- [Exercise prompt]: Retype the stretch of the data below from the line containing "qualquer classe ambígua." through the line containing "#### 3.3.1.3 Funções", with every character unchanged.

- [Extracted material]:
-- -- --

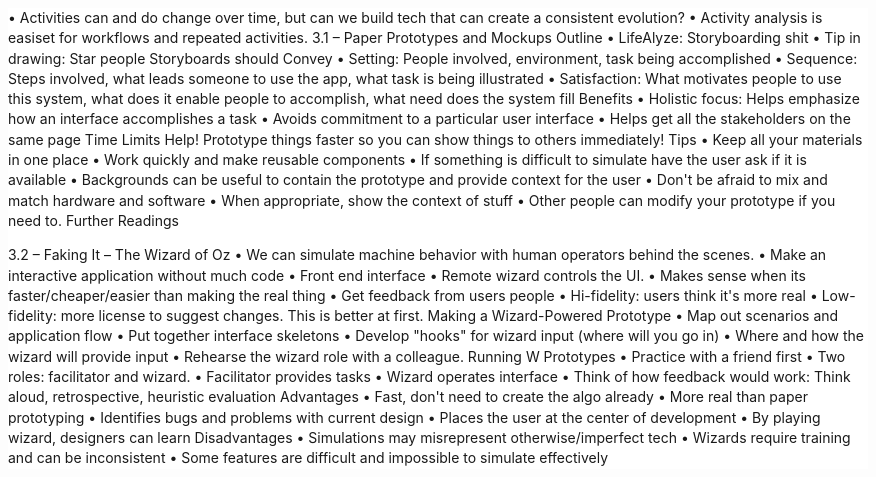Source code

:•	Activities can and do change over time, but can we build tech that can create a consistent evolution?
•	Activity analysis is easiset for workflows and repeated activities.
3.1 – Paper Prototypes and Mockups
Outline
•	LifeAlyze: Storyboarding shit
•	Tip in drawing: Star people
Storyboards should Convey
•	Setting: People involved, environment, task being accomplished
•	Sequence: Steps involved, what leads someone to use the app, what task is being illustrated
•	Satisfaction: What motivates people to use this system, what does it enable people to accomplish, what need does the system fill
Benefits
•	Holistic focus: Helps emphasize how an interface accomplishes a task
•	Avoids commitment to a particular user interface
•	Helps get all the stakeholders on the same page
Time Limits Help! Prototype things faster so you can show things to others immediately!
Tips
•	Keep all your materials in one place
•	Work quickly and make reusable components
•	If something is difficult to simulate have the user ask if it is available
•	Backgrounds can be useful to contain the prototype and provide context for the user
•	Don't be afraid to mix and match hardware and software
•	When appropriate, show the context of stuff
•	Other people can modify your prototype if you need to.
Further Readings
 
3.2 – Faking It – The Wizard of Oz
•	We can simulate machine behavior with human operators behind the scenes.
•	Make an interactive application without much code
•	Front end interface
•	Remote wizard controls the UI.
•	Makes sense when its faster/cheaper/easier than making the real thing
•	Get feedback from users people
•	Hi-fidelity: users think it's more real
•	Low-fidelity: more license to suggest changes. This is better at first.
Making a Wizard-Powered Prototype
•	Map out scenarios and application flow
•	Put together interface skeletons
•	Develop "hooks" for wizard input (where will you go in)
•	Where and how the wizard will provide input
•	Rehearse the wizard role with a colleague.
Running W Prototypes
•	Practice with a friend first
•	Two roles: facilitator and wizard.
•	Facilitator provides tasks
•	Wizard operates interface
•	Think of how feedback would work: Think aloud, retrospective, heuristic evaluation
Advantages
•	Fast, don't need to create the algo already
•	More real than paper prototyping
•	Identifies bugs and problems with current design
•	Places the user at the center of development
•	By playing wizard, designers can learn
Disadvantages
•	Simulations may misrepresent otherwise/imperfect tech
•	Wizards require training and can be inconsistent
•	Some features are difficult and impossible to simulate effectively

-- -- --

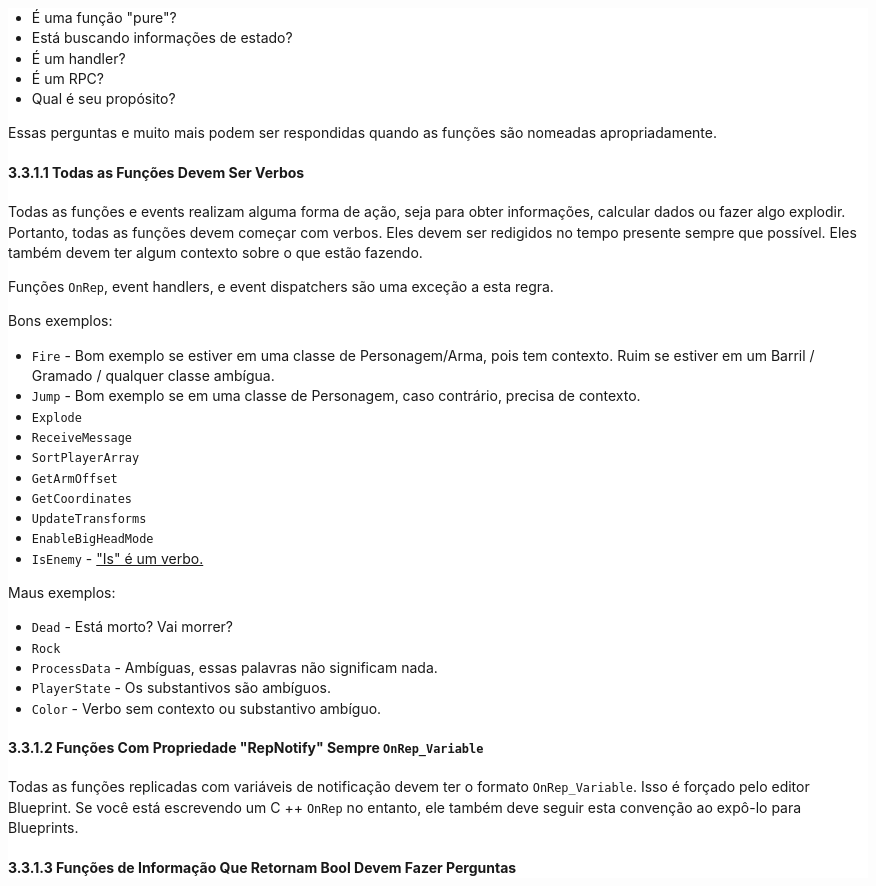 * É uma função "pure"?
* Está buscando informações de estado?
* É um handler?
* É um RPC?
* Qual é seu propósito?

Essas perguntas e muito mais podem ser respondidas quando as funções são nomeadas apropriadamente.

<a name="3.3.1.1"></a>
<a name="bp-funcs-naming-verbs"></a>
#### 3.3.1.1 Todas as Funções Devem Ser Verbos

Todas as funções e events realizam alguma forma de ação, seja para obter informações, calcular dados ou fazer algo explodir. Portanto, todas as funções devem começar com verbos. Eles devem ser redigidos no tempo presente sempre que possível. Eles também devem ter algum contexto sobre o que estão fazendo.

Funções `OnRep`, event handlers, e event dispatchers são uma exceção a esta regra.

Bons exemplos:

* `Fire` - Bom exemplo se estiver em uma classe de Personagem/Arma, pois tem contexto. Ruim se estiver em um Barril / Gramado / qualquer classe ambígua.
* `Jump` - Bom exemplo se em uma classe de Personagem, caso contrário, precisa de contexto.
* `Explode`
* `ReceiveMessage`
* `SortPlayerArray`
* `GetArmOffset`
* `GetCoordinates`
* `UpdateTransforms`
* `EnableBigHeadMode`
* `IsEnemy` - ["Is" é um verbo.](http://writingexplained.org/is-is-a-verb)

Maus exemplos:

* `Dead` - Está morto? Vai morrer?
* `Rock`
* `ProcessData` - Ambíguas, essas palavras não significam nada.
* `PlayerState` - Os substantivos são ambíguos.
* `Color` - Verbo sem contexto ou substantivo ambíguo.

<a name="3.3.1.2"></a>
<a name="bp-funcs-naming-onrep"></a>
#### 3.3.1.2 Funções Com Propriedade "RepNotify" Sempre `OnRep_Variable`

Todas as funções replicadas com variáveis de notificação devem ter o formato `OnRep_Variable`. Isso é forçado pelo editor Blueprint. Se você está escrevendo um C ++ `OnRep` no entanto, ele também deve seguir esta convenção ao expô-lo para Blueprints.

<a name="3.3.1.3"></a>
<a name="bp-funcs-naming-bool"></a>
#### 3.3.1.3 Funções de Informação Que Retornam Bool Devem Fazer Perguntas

-- -- --

- [Output of the exercise]:
* `Fire` - Bom exemplo se estiver em uma classe de Personagem/Arma, pois tem contexto. Ruim se estiver em um Barril / Gramado / qualquer classe ambígua.
* `Jump` - Bom exemplo se em uma classe de Personagem, caso contrário, precisa de contexto.
* `Explode`
* `ReceiveMessage`
* `SortPlayerArray`
* `GetArmOffset`
* `GetCoordinates`
* `UpdateTransforms`
* `EnableBigHeadMode`
* `IsEnemy` - ["Is" é um verbo.](http://writingexplained.org/is-is-a-verb)

Maus exemplos:

* `Dead` - Está morto? Vai morrer?
* `Rock`
* `ProcessData` - Ambíguas, essas palavras não significam nada.
* `PlayerState` - Os substantivos são ambíguos.
* `Color` - Verbo sem contexto ou substantivo ambíguo.

<a name="3.3.1.2"></a>
<a name="bp-funcs-naming-onrep"></a>
#### 3.3.1.2 Funções Com Propriedade "RepNotify" Sempre `OnRep_Variable`

Todas as funções replicadas com variáveis de notificação devem ter o formato `OnRep_Variable`. Isso é forçado pelo editor Blueprint. Se você está escrevendo um C ++ `OnRep` no entanto, ele também deve seguir esta convenção ao expô-lo para Blueprints.

<a name="3.3.1.3"></a>
<a name="bp-funcs-naming-bool"></a>
#### 3.3.1.3 Funções de Informação Que Retornam Bool Devem Fazer Perguntas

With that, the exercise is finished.